## TÂCHES À FAIRE
(a) Dans l'extrait, résumez en trois phrases au plus le paragraphe qui commence par « Le refus de procéder au versement », en gardant ses faits principaux.
(b) Relevez tous les articles de loi cités dans l'extrait, chacun une seule fois, avec son alinéa et la loi concernée.

[EXTRAIT]

8) Par décision du 17 août 2018, adressée uniquement à M. A______, le PCTN a rejeté la demande de reconsidération et, statuant à nouveau, a rendu une nouvelle décision.

Le refus de procéder au versement de CHF 53'000.- était confirmé. En effet, l'intéressé n'avait pas payé personnellement ce montant, il n'avait hérité que du permis de service public et n'était ainsi pas titulaire du droit invoqué. Dans la mesure où la LTVTC ne prévoyait aucune exception à l'art. 46 al. 3 LTVTC pour les permis de service public obtenus par dévolution successorale, sa demande ne pouvait qu'être refusée, faute de remplir les conditions de ladite disposition.

9) Par acte mis à la poste le 14 septembre 2018, MM. A______ et son frère B______ ont interjeté recours auprès de la chambre administrative de la Cour de justice (ci-après : la chambre administrative) contre la décision précitée, concluant à son annulation et à ce que le PCTN soit reconnu débiteur de la somme de CHF 53'000.- à titre de créance compensatoire à la taxe unique et à ce que leur soit accordée une indemnité équitable pour leurs frais de procédure. Subsidiairement, la cause devait être renvoyée pour nouvelle décision au sens des considérants.

À la mort de leur père, ils étaient devenus potentiellement titulaires de la créance compensatoire due à celui-ci, notamment sur la base des art. 22 al. 3 et 24 al. 2 aLTaxis, sous réserve de l'annulation du permis de service public GE 1______. L'entrée en vigueur de la LTVTC n'avait pas pour effet d'éteindre une créance d'ores et déjà née sous la législation abrogée. L'art. 46 al. 3 LTVTC prescrivait que tout exploitant de taxi ayant payé une taxe unique pour obtenir un permis de service public au sens de l'aLTaxis avait le droit de percevoir un montant compensatoire égal, en valeur nominale, au montant de la taxe unique qu'il avait effectivement payée, déduction faite des éventuels remboursements partiels déjà effectués. En invoquant l'absence d'exception prévue par l'art. 46 al. 3 LTVTC, le PCTN oubliait que la dévolution successorale était régie par le principe de l'universalité de la succession, selon lequel l'ensemble des droits et obligations transmissibles à cause de mort passait aux héritiers du de cujus dès l'ouverture de la succession. Ainsi, le montant compensatoire était dû à ses héritiers. L'art. 46 al. 3 LTVTC était donc applicable aux recourants. Exclure l'application de ces dispositions en leur faveur au motif que leur père aurait payé la taxe unique constituait une violation de la force dérogatoire du droit fédéral, particulièrement choquante car elle revenait à les priver de l'essentiel de la succession de leur père.

[/EXTRAIT]
[DONNÉES DISPONIBLES]

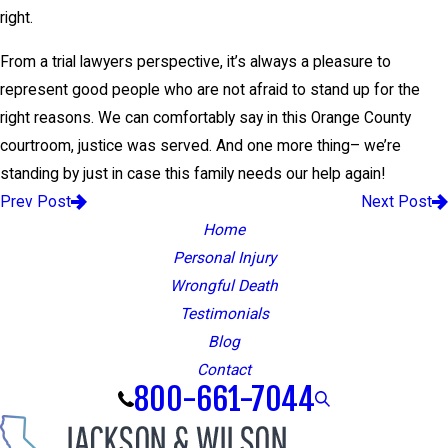
right.
From a trial lawyers perspective, it’s always a pleasure to
represent good people who are not afraid to stand up for the
right reasons. We can comfortably say in this Orange County
courtroom, justice was served. And one more thing– we’re
standing by just in case this family needs our help again!
Prev Post
Next Post
Home
Personal Injury
Wrongful Death
Testimonials
Blog
Contact
800-661-7044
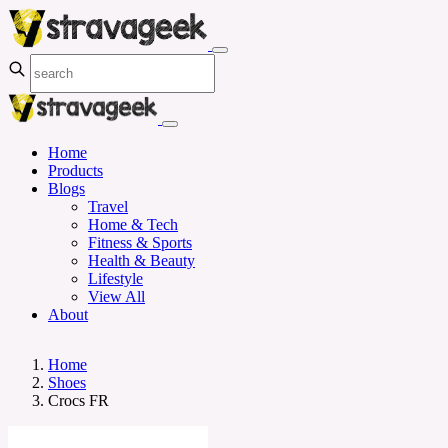
Home
Products
Blogs
Travel
Home & Tech
Fitness & Sports
Health & Beauty
Lifestyle
View All
About
Home
Shoes
Crocs FR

[/DONNÉES DISPONIBLES]

## RÉPONSES PAR TÂCHE
(a) Le PCTN confirme son refus de verser CHF 53'000.-. Selon lui, M. A______ n'a pas payé lui-même cette somme : il a seulement hérité du permis de service public et n'a donc pas le droit qu'il invoque. Comme la LTVTC ne prévoit aucune exception à l'art. 46 al. 3 pour les permis reçus par héritage, sa demande doit être refusée.

(b)
- art. 46 al. 3 LTVTC
- art. 22 al. 3 aLTaxis
- art. 24 al. 2 aLTaxis